━━━ Stored data ━━━

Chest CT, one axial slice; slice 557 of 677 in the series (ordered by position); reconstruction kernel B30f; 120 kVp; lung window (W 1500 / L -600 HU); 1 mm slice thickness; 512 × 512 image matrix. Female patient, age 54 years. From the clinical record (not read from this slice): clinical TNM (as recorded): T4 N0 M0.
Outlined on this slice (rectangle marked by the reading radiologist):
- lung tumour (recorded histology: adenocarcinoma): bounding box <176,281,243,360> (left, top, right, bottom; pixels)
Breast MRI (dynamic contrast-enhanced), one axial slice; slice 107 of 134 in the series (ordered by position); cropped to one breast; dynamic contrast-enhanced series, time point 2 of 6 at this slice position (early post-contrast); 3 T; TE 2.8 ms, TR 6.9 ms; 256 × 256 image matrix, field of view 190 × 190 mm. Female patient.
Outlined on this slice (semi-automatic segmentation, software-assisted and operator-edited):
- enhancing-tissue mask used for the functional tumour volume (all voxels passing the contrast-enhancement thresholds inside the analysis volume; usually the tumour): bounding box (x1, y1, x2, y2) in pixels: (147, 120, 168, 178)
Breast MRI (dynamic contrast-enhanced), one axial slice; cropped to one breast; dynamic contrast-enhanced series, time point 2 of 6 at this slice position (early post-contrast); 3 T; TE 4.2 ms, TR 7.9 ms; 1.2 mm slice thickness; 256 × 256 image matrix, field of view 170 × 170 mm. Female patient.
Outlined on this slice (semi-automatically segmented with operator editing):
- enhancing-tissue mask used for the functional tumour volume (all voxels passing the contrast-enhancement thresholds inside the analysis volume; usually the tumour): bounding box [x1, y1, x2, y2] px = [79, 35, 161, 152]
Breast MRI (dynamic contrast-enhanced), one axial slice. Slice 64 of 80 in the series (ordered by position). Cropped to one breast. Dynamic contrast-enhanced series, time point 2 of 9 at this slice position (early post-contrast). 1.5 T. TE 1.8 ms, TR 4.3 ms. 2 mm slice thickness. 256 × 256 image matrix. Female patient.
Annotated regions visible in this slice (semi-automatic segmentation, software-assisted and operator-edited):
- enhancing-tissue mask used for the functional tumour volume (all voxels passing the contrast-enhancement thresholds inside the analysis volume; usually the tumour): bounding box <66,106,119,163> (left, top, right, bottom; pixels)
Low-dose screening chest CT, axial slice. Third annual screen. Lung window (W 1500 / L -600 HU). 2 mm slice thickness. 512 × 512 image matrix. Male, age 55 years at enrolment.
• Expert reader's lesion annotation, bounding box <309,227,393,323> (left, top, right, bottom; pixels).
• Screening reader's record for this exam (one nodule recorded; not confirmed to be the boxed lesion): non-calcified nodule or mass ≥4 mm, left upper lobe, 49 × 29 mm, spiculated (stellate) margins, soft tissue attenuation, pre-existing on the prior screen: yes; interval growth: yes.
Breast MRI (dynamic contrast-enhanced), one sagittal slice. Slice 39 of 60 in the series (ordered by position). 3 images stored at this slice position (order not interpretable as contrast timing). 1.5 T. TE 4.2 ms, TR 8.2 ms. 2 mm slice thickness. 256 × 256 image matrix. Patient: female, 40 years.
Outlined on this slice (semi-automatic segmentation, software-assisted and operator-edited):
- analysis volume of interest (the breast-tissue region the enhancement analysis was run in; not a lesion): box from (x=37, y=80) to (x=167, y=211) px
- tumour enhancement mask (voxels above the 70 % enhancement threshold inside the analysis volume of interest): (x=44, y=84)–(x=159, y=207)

━━━

Take the listing above and repeat exactly the lines from the one containing "Breast MRI (dynamic contrast-enhanced), one axial slice." through the one containing "Annotated regions visible", both included.

Breast MRI (dynamic contrast-enhanced), one axial slice. Slice 64 of 80 in the series (ordered by position). Cropped to one breast. Dynamic contrast-enhanced series, time point 2 of 9 at this slice position (early post-contrast). 1.5 T. TE 1.8 ms, TR 4.3 ms. 2 mm slice thickness. 256 × 256 image matrix. Female patient.
Annotated regions visible in this slice (semi-automatic segmentation, software-assisted and operator-edited):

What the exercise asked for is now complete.